- _Dataset section_:
=======
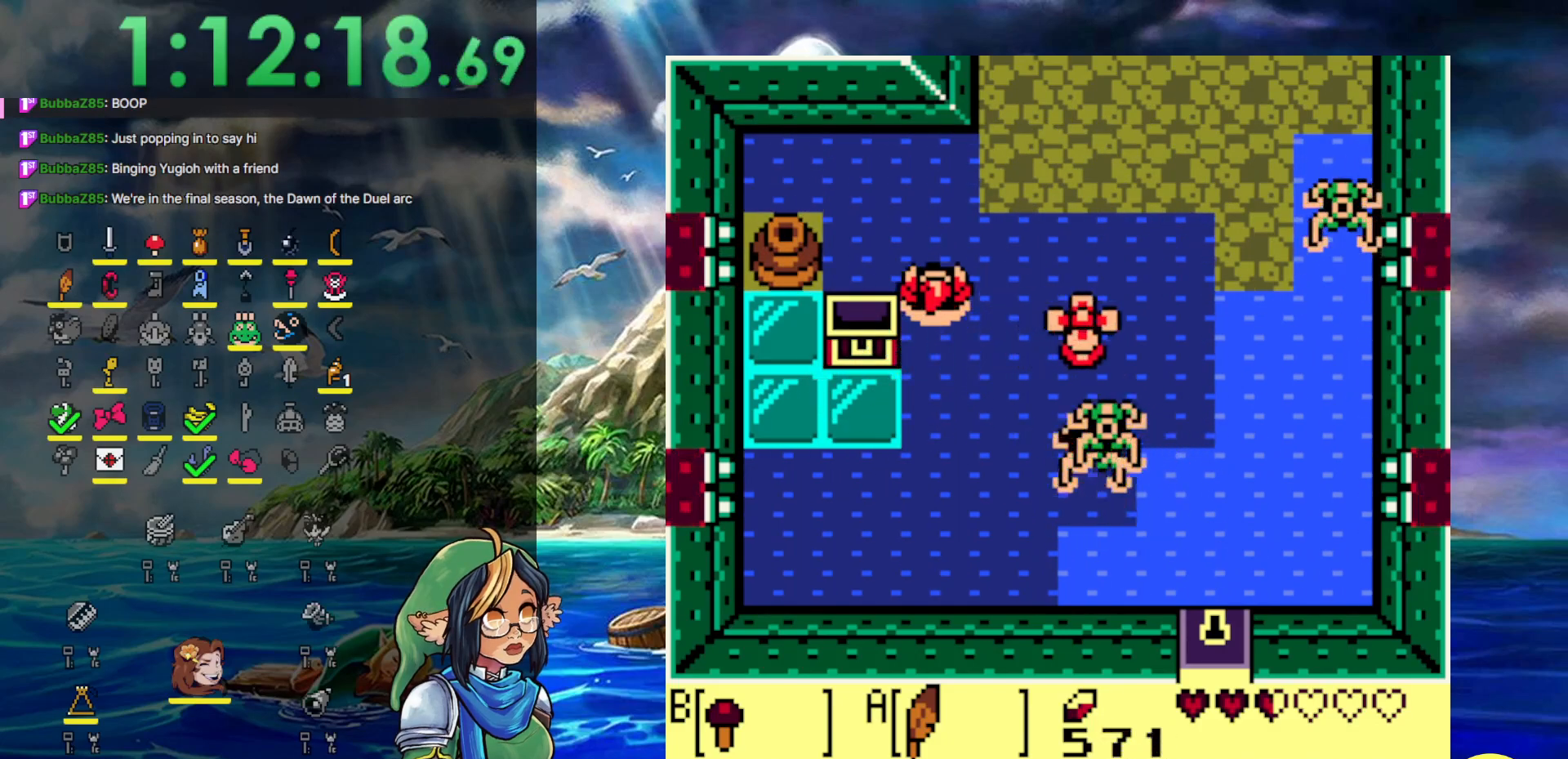
{"buttons": ["DPAD_UP", "DPAD_RIGHT"], "events": [[50, "DPAD_RIGHT", "down"], [117, "A", "up"], [183, "A", "down"], [367, "A", "up"]]}
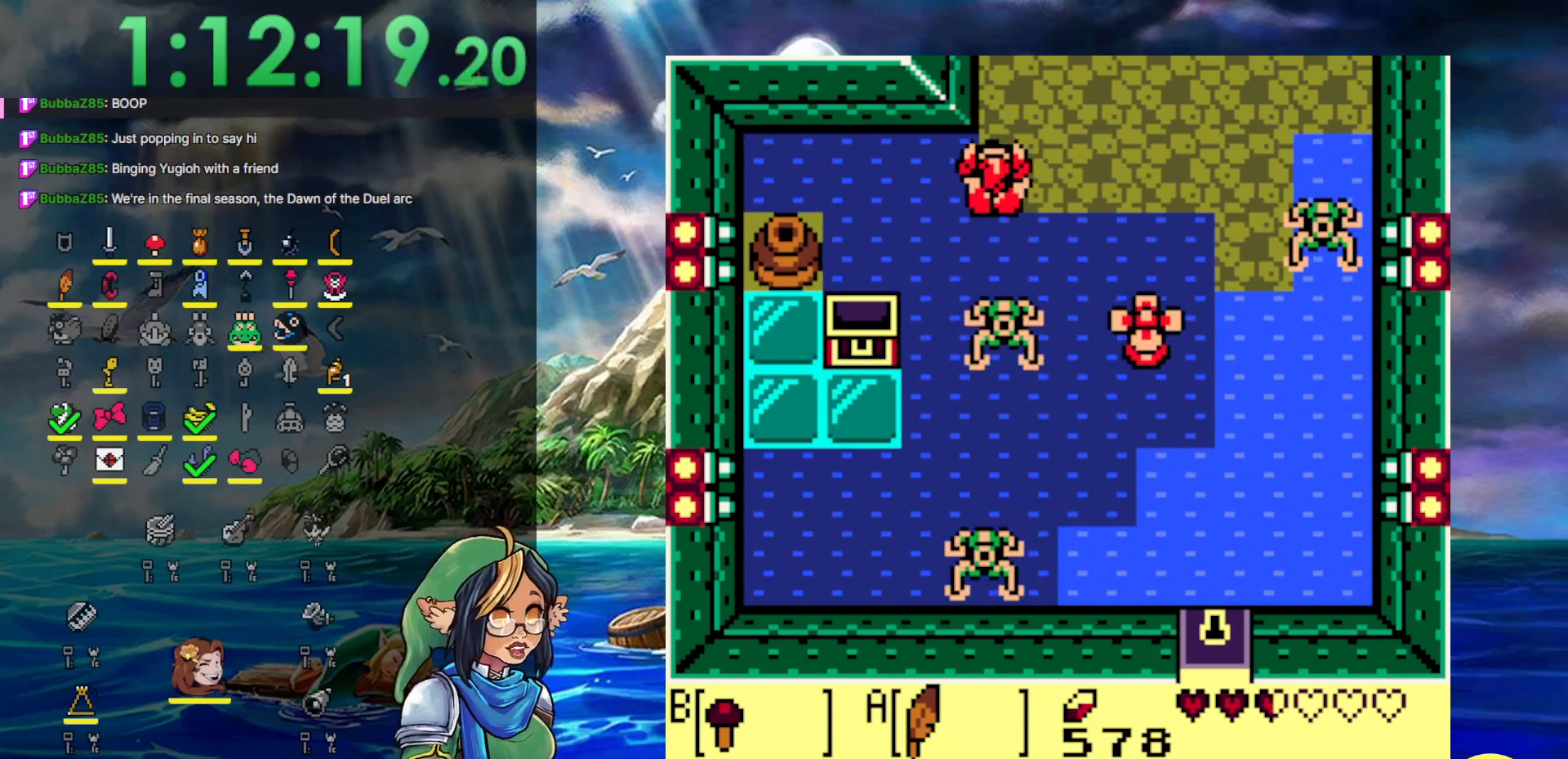
{"buttons": ["DPAD_UP", "DPAD_RIGHT"], "events": []}
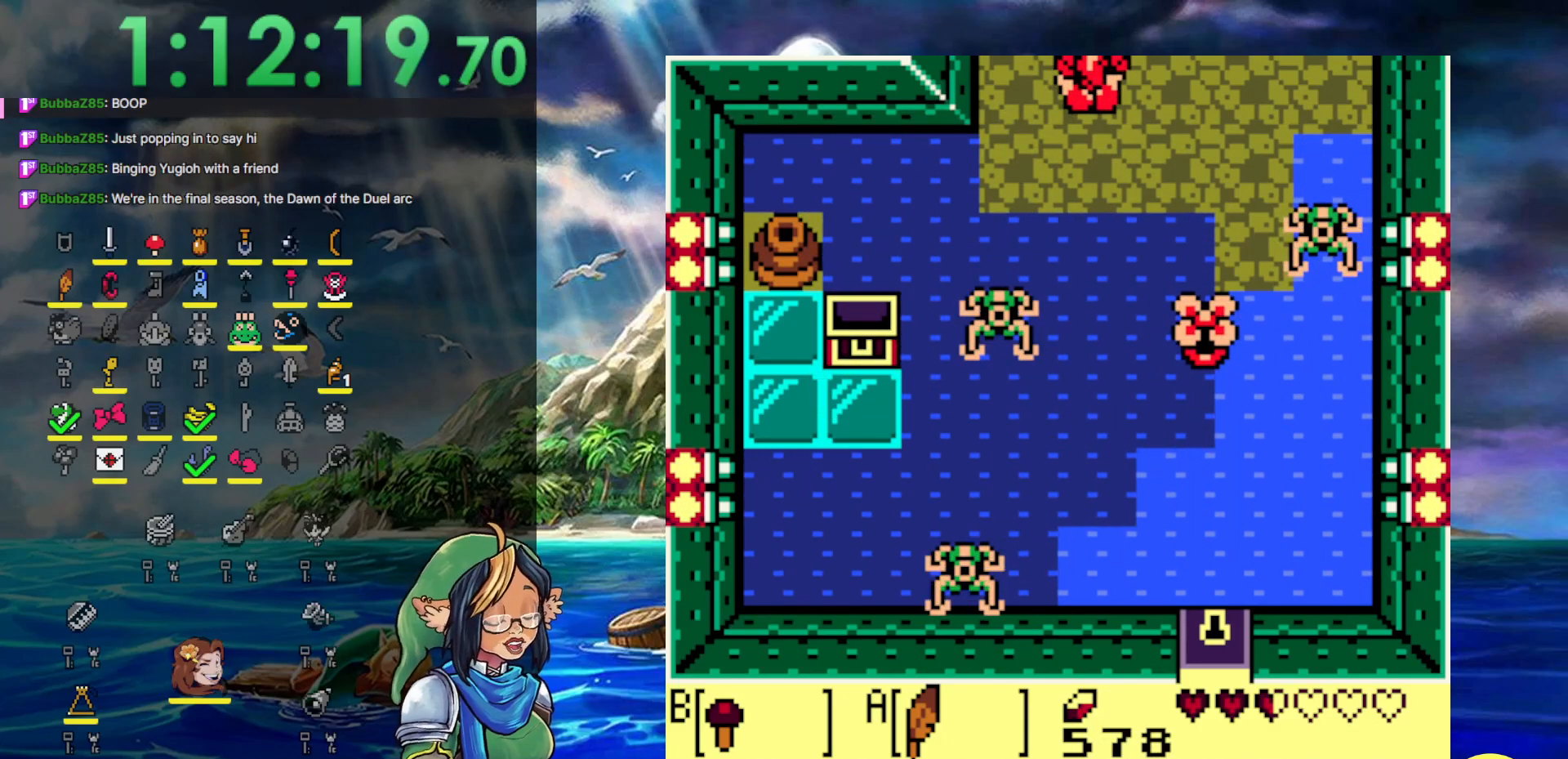
{"buttons": ["DPAD_UP"], "events": [[50, "DPAD_RIGHT", "up"]]}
=======
- _Try it_: Repeat the data above exactly, but not the pictures.

- _Answer box_:
{"buttons": ["DPAD_UP", "DPAD_RIGHT"], "events": [[50, "DPAD_RIGHT", "down"], [117, "A", "up"], [183, "A", "down"], [367, "A", "up"]]}
{"buttons": ["DPAD_UP", "DPAD_RIGHT"], "events": []}
{"buttons": ["DPAD_UP"], "events": [[50, "DPAD_RIGHT", "up"]]}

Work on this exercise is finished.